Two Irishmen, an Australian and a Pakistani: not walking into a bar as the set-up for a joke, but the nationalities of the four overseas players across the eight quarter-finalists in this season's T20 Blast.
In addition to Nottinghamshire's imports Dan Christian and Imad Wasim, Ireland internationals Gareth Delany and Paul Stirling have enjoyed quietly impressive seasons at Leicestershire and Northamptonshire respectively. The pair has demonstrated that changes to ECB eligibility - meaning Irish players no longer qualify as locals - need not spell the end of their involvement in county cricket. Each of their ODI top three signed a deal in the Blast; Andy Balbirnie, now captain across formats, was one of Glamorgan's shining lights before their group-stage exit.
And all three have done well: Balbirnie led Glamorgan's run charts, with 255 runs at 36.42 and a strike rate of 144; Stirling has got Northants off to flying starts, striking at a blistering 156.75; and Delany has contributed 193 runs and six wickets with his legspin as Leicestershire snuck out of the North Group.
"To have someone like Stirlo (Stirling) available for the whole comp has been great," Josh Cobb, Northants' captain, said. "He's fitted in amazingly well with the dressing room and he's a perfect fit for how we want someone to go about things at the top of the order as well."
"Gareth is a brilliant guy. He fitted in our work ethic and culture straightaway," Paul Nixon, Leicestershire's head coach, exclaimed. "It's tough at the top of the order, facing their top bowlers and being ultra-positive against the new ball. But if he can win you two or three out of ten games, then you're going to go well. His legspin is underrated as well."
From the Irish perspective, it was a great loss when the ECB confirmed that Ireland's ascent to Test status meant their players could no longer play international cricket while fulfilling contracts as locals in county cricket. Tim Murtagh and Stuart Poynter both opted for the security of a county career, while Stirling had to give up his deal with Middlesex.
"I'm sure the guys will be looking at what opportunity there might be. What we're always looking for is high-intensity, high-pressure cricket for our players" Richard Holdsworth, Cricket Ireland's high performance director
And while Balbirnie and Stirling's international pedigree is well-known - not least after their mammoth partnership took Ireland to victory in the third ODI against England in August - Delany's success has been an additional boost in demonstrating that it is not only established stars who can do well at county level.
"For us, it's great for them to be playing at that level of cricket - particularly because we don't have an international programme at the moment," Richard Holdsworth, Cricket Ireland's high performance director, explained. "We're very keen for them to play overseas, anywhere that's going to provide high-quality cricket and give them more of a learning opportunity and a higher profile."
Their presence in the competition is a sign of the times. "Not wanting to de-value the guys at all, but they will command lesser sums than some high-profile global figures," says Holdsworth. "And the only way their profile will grow is by playing well in these competitions."
Niall O'Brien, who represents all three of the Irishmen in this year's Blast - and several other squad members - as their agent, says that proximity and lower profiles can work in Ireland's favour.
"Knowing the county system and the trials and tribulations that clubs are going through financially, the general feedback has been counties won't be able to afford to bring in two 'big gun' overseas players," he said. "The Irish options are attractive from both a convenience point of view - it's a 40-minute flight [to England], after all - and because of their skillsets."
O'Brien says that all three counties have given him positive feedback regarding the possibility of renewing deals for next season, and says that he is hopeful Stirling will be picked up in next year's Hundred draft and potentially even as an overseas player in this winter's Big Bash League in Australia.
Next summer, counties will be able to field two overseas players in all competitions, with teams hoping to protect jobs for their Kolpak players post Brexit. With the best of those likely to play in the Hundred mid-season, several teams will have short-term vacancies to fill for the 50-over Royal London Cup, which could provide another opportunity for players like Delany, Curtis Campher and Mark Adair to get some cricket.

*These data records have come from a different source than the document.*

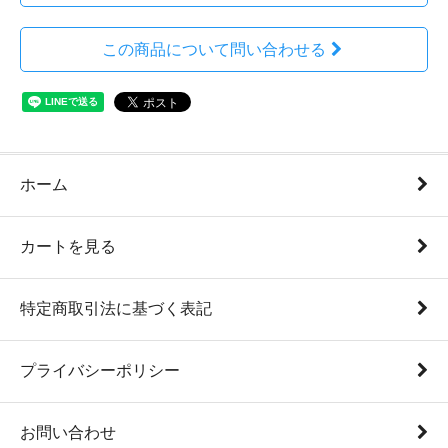
この商品について問い合わせる
ホーム
カートを見る
特定商取引法に基づく表記
プライバシーポリシー
お問い合わせ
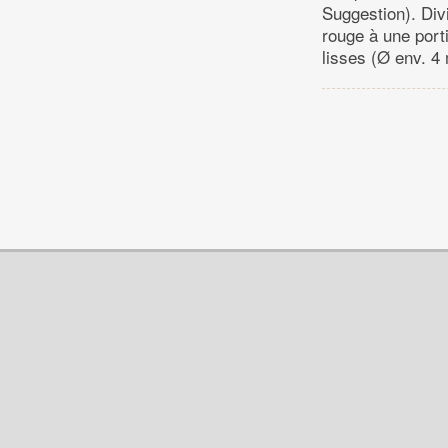
Suggestion). Divi
rouge à une porti
lisses (Ø env. 4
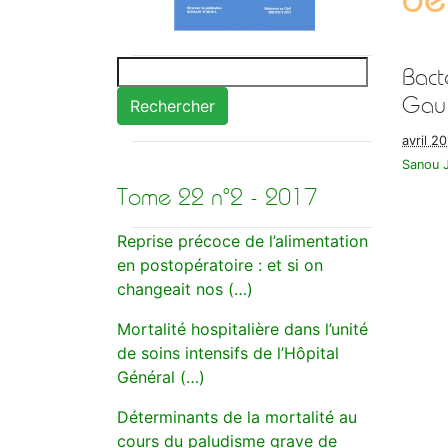
Bact
Gaul
Rechercher
avril 2
Sanou 
Tome 22 n°2 - 2017
Reprise précoce de l’alimentation
en postopératoire : et si on
changeait nos (…)
Mortalité hospitalière dans l’unité
de soins intensifs de l’Hôpital
Général (…)
Déterminants de la mortalité au
cours du paludisme grave de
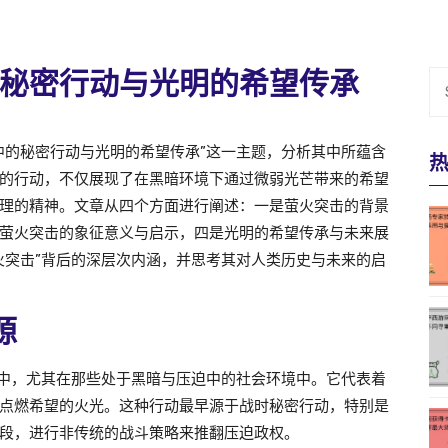
秘密行动与光明的希望传承
中的秘密行动与光明的希望传承”这一主题，分析其中所蕴含
的行动，不仅展现了在黑暗环境下通过微弱光芒带来的希望
理的精神。文章从四个方面进行阐述：一是萤火突击的背景
萤火突击的象征意义与启示，四是光明的希望传承与未来展
火突击”背后的深层次内涵，并思考其对人类历史与未来的启
源
河中，尤其在那些处于黑暗与压迫中的社会环境中。它代表着
点燃希望的火光。这种行动最早源于战时秘密行动，特别是
段，进行非传统的战斗策略来推翻压迫政权。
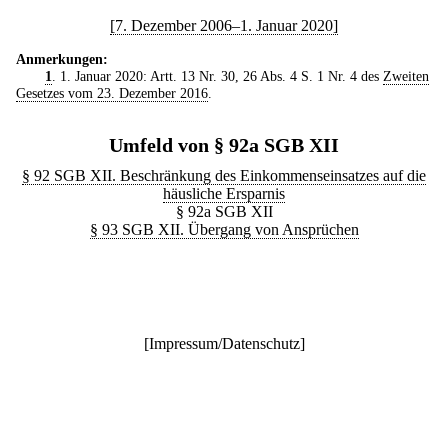
[7. Dezember 2006–1. Januar 2020]
Anmerkungen:
1
. 1. Januar 2020: Artt. 13 Nr. 30, 26 Abs. 4 S. 1 Nr. 4 des
Zweiten
Gesetzes vom 23. Dezember 2016
.
Umfeld von § 92a SGB XII
§ 92 SGB XII. Beschränkung des Einkommenseinsatzes auf die
häusliche Ersparnis
§ 92a SGB XII
§ 93 SGB XII. Übergang von Ansprüchen
[
Impressum/Datenschutz
]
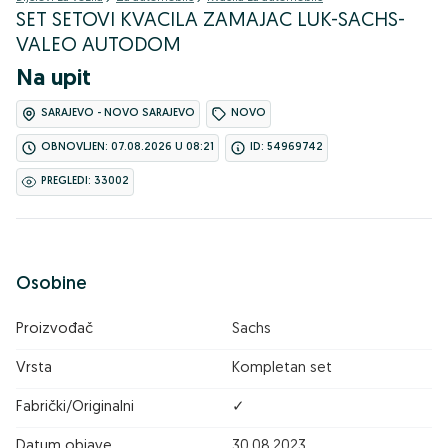
SET SETOVI KVACILA ZAMAJAC LUK-SACHS-
VALEO AUTODOM
Na upit
SARAJEVO - NOVO SARAJEVO
NOVO
OBNOVLJEN: 07.08.2026 U 08:21
ID: 54969742
PREGLEDI: 33002
Osobine
Proizvođač
Sachs
Vrsta
Kompletan set
Fabrički/Originalni
✓
Datum objave
30.08.2023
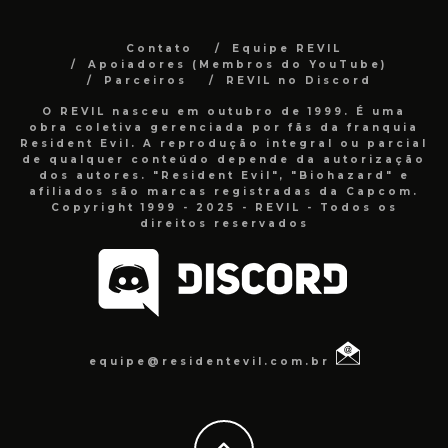
Contato
Equipe REVIL
Apoiadores (Membros do YouTube)
Parceiros
REVIL no Discord
O REVIL nasceu em outubro de 1999. É uma
obra coletiva gerenciada por fãs da franquia
Resident Evil. A reprodução integral ou parcial
de qualquer conteúdo depende da autorização
dos autores. "Resident Evil", "Biohazard" e
afiliados são marcas registradas da Capcom.
Copyright 1999 - 2025 - REVIL - Todos os
direitos reservados
equipe@residentevil.com.br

Of course, their availability depends on Ireland's international schedule. Cricket Ireland hope to reschedule their postponed fixtures from 2020 over the next three years - the pandemic meant they were unable to stage any home internationals this year - in addition to the other tours that were meant to take place. Further, there may be concerns about top players missing Irish domestic cricket. But with so many internationals representing a Leinster side that have dominated despite Delany and Balbirnie's absences this season, it may help to ensure some competitive balance.
This winter, there are provisional plans to travel to Zimbabwe after March's tour was delayed due to Covid-19, and Holdsworth is optimistic that the away series against Afghanistan in the new year will be staged, possibly in the UAE.
"It's going to be fairly busy [over the next 18 months]," Holdsworth admits, "But we always have gaps in the season and once more of next season's schedule is determined, I'm sure the guys will be looking at what opportunity there might be. What we're always looking for is high-intensity, high-pressure cricket for our players."
With the Blast's knockout stages squeezed into the space of three days, there is no question that Stirling and Delany will get exactly that.